Most financial institutions make significant investments in best-of-breed applications. All these applications need operational and market data to run, but none of them use it in exactly the same way, or with the same requirements.
Application vendors deploy data interfaces and other APIs to allow data flows to be wired up from sources to destinations. All these interfaces are different. They have different physical structures and embed different semantics. The consultants who implement these systems are not bad people. They do a difficult job, but often what the customer is left with is the equivalent of this:
The root cause of this unhappy and potentially dangerous mess is an impedance mismatch between producer and consumer.
Market data vendors are huge data generators, built like factories. They are utilities. Their purpose is to transport what they produce to a wide audience as efficiently as they can. They are not trying to directly deliver exactly what each of your applications needs. Therefore, plugging your applications directly into them is not sensible. There is a long network in between what they produce and how it gets consumed.
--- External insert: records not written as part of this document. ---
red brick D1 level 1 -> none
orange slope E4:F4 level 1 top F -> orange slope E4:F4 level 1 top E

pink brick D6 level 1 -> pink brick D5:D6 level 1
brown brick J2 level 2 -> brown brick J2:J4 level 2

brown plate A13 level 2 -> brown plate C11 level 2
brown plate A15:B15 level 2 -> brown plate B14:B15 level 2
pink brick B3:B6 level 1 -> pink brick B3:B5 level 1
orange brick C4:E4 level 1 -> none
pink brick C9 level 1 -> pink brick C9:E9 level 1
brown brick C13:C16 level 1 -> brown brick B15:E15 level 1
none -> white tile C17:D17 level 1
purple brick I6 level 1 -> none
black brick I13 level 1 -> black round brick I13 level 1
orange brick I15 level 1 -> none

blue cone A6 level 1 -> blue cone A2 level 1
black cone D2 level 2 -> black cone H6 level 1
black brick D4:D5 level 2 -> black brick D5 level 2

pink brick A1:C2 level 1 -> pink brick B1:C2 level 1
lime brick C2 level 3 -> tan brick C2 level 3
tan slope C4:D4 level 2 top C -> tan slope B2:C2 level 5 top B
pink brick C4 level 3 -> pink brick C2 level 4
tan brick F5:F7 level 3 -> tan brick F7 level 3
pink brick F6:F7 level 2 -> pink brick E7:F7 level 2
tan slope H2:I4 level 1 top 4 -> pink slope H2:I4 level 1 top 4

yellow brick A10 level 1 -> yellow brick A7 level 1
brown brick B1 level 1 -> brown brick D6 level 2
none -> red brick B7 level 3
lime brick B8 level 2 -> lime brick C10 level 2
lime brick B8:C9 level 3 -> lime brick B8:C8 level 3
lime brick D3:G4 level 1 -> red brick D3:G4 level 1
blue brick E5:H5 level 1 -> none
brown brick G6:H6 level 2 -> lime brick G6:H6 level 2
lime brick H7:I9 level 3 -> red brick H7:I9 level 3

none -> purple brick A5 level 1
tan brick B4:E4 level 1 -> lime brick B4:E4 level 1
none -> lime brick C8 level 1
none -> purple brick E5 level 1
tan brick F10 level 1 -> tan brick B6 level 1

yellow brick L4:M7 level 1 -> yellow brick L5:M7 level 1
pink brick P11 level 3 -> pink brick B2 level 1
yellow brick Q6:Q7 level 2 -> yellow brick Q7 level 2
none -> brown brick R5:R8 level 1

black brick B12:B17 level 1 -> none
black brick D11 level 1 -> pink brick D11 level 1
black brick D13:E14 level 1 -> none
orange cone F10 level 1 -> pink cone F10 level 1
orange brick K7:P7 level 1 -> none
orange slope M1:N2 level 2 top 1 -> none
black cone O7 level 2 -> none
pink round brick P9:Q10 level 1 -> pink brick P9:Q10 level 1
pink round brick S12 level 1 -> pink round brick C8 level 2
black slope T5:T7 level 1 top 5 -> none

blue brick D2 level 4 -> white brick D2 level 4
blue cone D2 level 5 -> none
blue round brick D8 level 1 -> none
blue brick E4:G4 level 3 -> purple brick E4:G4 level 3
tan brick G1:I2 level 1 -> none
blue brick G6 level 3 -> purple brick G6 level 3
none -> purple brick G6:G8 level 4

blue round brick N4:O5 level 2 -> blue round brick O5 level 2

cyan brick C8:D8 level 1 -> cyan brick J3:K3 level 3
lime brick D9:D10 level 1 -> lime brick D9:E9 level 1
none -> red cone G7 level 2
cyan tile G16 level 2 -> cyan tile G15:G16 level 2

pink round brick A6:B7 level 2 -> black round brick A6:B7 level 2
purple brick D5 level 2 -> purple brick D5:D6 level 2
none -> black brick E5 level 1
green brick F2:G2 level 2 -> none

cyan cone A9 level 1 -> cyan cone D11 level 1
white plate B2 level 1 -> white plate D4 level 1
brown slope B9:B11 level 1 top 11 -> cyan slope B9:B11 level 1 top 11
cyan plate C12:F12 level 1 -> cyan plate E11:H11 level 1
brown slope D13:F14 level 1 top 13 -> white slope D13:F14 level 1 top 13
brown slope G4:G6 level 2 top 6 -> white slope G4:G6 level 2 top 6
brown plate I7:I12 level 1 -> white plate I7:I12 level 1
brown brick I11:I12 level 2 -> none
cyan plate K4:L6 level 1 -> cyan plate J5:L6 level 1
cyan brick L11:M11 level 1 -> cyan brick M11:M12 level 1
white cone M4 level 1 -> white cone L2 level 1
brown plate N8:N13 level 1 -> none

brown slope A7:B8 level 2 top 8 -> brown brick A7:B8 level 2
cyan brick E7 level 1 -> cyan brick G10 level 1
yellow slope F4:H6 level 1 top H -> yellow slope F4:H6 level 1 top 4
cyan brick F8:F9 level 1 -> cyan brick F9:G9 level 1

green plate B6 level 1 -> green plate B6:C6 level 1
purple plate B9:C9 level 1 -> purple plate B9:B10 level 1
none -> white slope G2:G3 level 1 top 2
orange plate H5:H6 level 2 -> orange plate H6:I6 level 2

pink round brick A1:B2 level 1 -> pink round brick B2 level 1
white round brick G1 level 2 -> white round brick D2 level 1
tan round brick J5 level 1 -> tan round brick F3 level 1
For many years the green box above (a step-down transformer) was, to extend this data management analogy, an FTP server. Nowadays there are some more options, but the concept remains. This step is the limit of the producer’s responsibility. From this point on, the consumers are on their own. The data vendor typically dumps a batch of files here and the customer takes it from there.
Application vendors have tried to solve this problem by selling market data interfaces, specialized to particular vendor feeds. To consolidate this mushrooming situation, in the 1990’s enterprise data management systems came to market to enable customers to load multiple feeds into a monolithic data warehouse and have discrepancies removed. This store, often called a “single version of the truth” would then be wired up to all the applications. An obvious advantage is they provided a central place to make fixes to data that could then be replicated, rather than repeating this work in each application. A neat idea, but in practice, one that has completely failed.
This analogy is carefully chosen. In the real world, data is indeed very much like electricity. It always takes the path of least resistance. Individual departments, incompletely served by the central data warehouse, often wire up additional data sources to their applications. This may be frowned upon, but often is the only way a business can operate or innovate. The task of creating a single data store to support a whole financial institution, across all its departments is a gargantuan task. We have seen many attempted and concluded it is probably impossible – certainly with a sensible timeframe and budget. Usually the scope gets cut during implementation leaving gaps in the content, or the solution is so rigid that it impedes future innovation.
Instead of building another generator internally, we think a better, more flexible and more closely aligned solution is to think about data management as in essence a networking problem. A better solution than a gargantuan data warehouse is intelligent middleware that sits in between raw data and the consumers. Its primary purpose is to cut data down to size and route it to where it needs to go and to do error detection while in transit. We believe that the first-class citizen in a good data infrastructure is the consuming application, not the single, central data warehouse. Indeed, building such a thing can actually make the problem worse and given the challenges ahead, that’s the last thing we need.